What is being asked:
Please reproduce every line of the entries below word for word, without changing anything.

[Saved data entries]
== Segment start ==
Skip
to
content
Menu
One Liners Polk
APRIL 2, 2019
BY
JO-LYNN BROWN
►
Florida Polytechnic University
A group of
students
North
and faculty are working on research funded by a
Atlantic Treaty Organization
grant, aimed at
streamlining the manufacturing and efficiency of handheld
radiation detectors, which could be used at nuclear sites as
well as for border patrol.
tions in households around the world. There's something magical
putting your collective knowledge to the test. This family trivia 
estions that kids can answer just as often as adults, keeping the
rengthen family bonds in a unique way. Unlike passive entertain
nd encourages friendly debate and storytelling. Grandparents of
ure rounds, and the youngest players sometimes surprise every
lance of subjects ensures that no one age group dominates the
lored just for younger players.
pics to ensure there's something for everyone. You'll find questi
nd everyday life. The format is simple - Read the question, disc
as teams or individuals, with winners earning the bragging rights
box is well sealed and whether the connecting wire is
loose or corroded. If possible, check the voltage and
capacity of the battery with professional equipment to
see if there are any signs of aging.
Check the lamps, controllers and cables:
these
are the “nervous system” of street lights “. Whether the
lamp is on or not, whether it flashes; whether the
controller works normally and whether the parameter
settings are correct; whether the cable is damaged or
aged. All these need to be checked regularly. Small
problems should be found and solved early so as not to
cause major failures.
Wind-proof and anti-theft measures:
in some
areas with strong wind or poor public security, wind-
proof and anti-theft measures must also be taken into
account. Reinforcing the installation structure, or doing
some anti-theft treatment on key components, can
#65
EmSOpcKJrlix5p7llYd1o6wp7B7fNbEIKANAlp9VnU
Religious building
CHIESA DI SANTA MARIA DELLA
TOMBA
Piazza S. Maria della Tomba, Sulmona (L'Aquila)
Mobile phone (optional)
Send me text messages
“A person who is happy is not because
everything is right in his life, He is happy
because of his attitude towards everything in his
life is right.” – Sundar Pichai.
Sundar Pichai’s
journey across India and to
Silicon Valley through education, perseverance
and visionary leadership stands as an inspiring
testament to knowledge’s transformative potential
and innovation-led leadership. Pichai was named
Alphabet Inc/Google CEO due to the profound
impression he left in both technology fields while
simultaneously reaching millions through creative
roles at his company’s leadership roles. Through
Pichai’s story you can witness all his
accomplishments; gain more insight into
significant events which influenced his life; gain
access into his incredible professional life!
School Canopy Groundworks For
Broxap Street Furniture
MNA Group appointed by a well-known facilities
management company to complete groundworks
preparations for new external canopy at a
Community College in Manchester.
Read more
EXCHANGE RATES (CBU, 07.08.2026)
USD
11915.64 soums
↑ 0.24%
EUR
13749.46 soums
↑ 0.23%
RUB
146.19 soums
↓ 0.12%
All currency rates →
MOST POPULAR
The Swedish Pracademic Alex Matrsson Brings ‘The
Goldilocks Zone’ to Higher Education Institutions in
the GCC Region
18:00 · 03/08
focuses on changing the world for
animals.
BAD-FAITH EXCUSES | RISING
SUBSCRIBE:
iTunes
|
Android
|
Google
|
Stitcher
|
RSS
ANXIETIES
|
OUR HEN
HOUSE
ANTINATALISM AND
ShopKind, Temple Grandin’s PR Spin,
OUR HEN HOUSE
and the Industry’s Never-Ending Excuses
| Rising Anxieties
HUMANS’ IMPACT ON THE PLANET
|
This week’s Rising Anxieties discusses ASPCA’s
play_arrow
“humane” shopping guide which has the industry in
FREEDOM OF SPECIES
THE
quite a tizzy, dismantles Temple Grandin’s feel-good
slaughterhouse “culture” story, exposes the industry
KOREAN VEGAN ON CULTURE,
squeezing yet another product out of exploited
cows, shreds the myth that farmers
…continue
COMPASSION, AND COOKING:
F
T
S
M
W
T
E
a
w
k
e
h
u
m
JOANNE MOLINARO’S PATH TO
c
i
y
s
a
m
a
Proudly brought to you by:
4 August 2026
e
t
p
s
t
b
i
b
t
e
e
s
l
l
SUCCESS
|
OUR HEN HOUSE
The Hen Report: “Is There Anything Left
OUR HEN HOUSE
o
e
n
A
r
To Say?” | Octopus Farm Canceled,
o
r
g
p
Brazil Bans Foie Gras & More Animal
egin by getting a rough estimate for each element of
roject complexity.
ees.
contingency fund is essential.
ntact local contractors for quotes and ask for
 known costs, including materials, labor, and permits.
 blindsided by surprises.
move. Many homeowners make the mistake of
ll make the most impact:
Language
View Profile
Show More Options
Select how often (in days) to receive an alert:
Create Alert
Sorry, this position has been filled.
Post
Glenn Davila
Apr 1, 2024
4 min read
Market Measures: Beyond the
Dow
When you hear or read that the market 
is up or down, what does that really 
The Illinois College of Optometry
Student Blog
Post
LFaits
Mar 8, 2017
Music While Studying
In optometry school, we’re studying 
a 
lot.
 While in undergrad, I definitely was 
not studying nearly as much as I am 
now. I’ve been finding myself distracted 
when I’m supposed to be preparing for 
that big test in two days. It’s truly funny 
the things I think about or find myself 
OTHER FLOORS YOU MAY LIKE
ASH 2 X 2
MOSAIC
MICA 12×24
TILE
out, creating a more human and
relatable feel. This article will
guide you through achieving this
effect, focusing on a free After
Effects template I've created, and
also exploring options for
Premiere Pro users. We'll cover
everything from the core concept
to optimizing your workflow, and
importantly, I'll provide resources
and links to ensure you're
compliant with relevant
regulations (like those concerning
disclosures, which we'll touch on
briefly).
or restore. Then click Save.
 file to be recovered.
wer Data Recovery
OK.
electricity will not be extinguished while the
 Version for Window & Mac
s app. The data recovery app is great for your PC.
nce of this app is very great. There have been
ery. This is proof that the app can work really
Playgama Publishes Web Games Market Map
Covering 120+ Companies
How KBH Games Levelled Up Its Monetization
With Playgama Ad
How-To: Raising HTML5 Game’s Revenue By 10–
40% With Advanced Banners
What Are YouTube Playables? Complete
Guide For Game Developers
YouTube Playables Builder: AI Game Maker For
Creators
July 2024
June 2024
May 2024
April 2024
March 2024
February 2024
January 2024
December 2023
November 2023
== Segment end ==
Result of this task:
Skip
to
content
Menu
One Liners Polk
APRIL 2, 2019
BY
JO-LYNN BROWN
►
Florida Polytechnic University
A group of
students
North
and faculty are working on research funded by a
Atlantic Treaty Organization
grant, aimed at
streamlining the manufacturing and efficiency of handheld
radiation detectors, which could be used at nuclear sites as
well as for border patrol.
tions in households around the world. There's something magical
putting your collective knowledge to the test. This family trivia 
estions that kids can answer just as often as adults, keeping the
rengthen family bonds in a unique way. Unlike passive entertain
nd encourages friendly debate and storytelling. Grandparents of
ure rounds, and the youngest players sometimes surprise every
lance of subjects ensures that no one age group dominates the
lored just for younger players.
pics to ensure there's something for everyone. You'll find questi
nd everyday life. The format is simple - Read the question, disc
as teams or individuals, with winners earning the bragging rights
box is well sealed and whether the connecting wire is
loose or corroded. If possible, check the voltage and
capacity of the battery with professional equipment to
see if there are any signs of aging.
Check the lamps, controllers and cables:
these
are the “nervous system” of street lights “. Whether the
lamp is on or not, whether it flashes; whether the
controller works normally and whether the parameter
settings are correct; whether the cable is damaged or
aged. All these need to be checked regularly. Small
problems should be found and solved early so as not to
cause major failures.
Wind-proof and anti-theft measures:
in some
areas with strong wind or poor public security, wind-
proof and anti-theft measures must also be taken into
account. Reinforcing the installation structure, or doing
some anti-theft treatment on key components, can
#65
EmSOpcKJrlix5p7llYd1o6wp7B7fNbEIKANAlp9VnU
Religious building
CHIESA DI SANTA MARIA DELLA
TOMBA
Piazza S. Maria della Tomba, Sulmona (L'Aquila)
Mobile phone (optional)
Send me text messages
“A person who is happy is not because
everything is right in his life, He is happy
because of his attitude towards everything in his
life is right.” – Sundar Pichai.
Sundar Pichai’s
journey across India and to
Silicon Valley through education, perseverance
and visionary leadership stands as an inspiring
testament to knowledge’s transformative potential
and innovation-led leadership. Pichai was named
Alphabet Inc/Google CEO due to the profound
impression he left in both technology fields while
simultaneously reaching millions through creative
roles at his company’s leadership roles. Through
Pichai’s story you can witness all his
accomplishments; gain more insight into
significant events which influenced his life; gain
access into his incredible professional life!
School Canopy Groundworks For
Broxap Street Furniture
MNA Group appointed by a well-known facilities
management company to complete groundworks
preparations for new external canopy at a
Community College in Manchester.
Read more
EXCHANGE RATES (CBU, 07.08.2026)
USD
11915.64 soums
↑ 0.24%
EUR
13749.46 soums
↑ 0.23%
RUB
146.19 soums
↓ 0.12%
All currency rates →
MOST POPULAR
The Swedish Pracademic Alex Matrsson Brings ‘The
Goldilocks Zone’ to Higher Education Institutions in
the GCC Region
18:00 · 03/08
focuses on changing the world for
animals.
BAD-FAITH EXCUSES | RISING
SUBSCRIBE:
iTunes
|
Android
|
Google
|
Stitcher
|
RSS
ANXIETIES
|
OUR HEN
HOUSE
ANTINATALISM AND
ShopKind, Temple Grandin’s PR Spin,
OUR HEN HOUSE
and the Industry’s Never-Ending Excuses
| Rising Anxieties
HUMANS’ IMPACT ON THE PLANET
|
This week’s Rising Anxieties discusses ASPCA’s
play_arrow
“humane” shopping guide which has the industry in
FREEDOM OF SPECIES
THE
quite a tizzy, dismantles Temple Grandin’s feel-good
slaughterhouse “culture” story, exposes the industry
KOREAN VEGAN ON CULTURE,
squeezing yet another product out of exploited
cows, shreds the myth that farmers
…continue
COMPASSION, AND COOKING:
F
T
S
M
W
T
E
a
w
k
e
h
u
m
JOANNE MOLINARO’S PATH TO
c
i
y
s
a
m
a
Proudly brought to you by:
4 August 2026
e
t
p
s
t
b
i
b
t
e
e
s
l
l
SUCCESS
|
OUR HEN HOUSE
The Hen Report: “Is There Anything Left
OUR HEN HOUSE
o
e
n
A
r
To Say?” | Octopus Farm Canceled,
o
r
g
p
Brazil Bans Foie Gras & More Animal
egin by getting a rough estimate for each element of
roject complexity.
ees.
contingency fund is essential.
ntact local contractors for quotes and ask for
 known costs, including materials, labor, and permits.
 blindsided by surprises.
move. Many homeowners make the mistake of
ll make the most impact:
Language
View Profile
Show More Options
Select how often (in days) to receive an alert:
Create Alert
Sorry, this position has been filled.
Post
Glenn Davila
Apr 1, 2024
4 min read
Market Measures: Beyond the
Dow
When you hear or read that the market 
is up or down, what does that really 
The Illinois College of Optometry
Student Blog
Post
LFaits
Mar 8, 2017
Music While Studying
In optometry school, we’re studying 
a 
lot.
 While in undergrad, I definitely was 
not studying nearly as much as I am 
now. I’ve been finding myself distracted 
when I’m supposed to be preparing for 
that big test in two days. It’s truly funny 
the things I think about or find myself 
OTHER FLOORS YOU MAY LIKE
ASH 2 X 2
MOSAIC
MICA 12×24
TILE
out, creating a more human and
relatable feel. This article will
guide you through achieving this
effect, focusing on a free After
Effects template I've created, and
also exploring options for
Premiere Pro users. We'll cover
everything from the core concept
to optimizing your workflow, and
importantly, I'll provide resources
and links to ensure you're
compliant with relevant
regulations (like those concerning
disclosures, which we'll touch on
briefly).
or restore. Then click Save.
 file to be recovered.
wer Data Recovery
OK.
electricity will not be extinguished while the
 Version for Window & Mac
s app. The data recovery app is great for your PC.
nce of this app is very great. There have been
ery. This is proof that the app can work really
Playgama Publishes Web Games Market Map
Covering 120+ Companies
How KBH Games Levelled Up Its Monetization
With Playgama Ad
How-To: Raising HTML5 Game’s Revenue By 10–
40% With Advanced Banners
What Are YouTube Playables? Complete
Guide For Game Developers
YouTube Playables Builder: AI Game Maker For
Creators
July 2024
June 2024
May 2024
April 2024
March 2024
February 2024
January 2024
December 2023
November 2023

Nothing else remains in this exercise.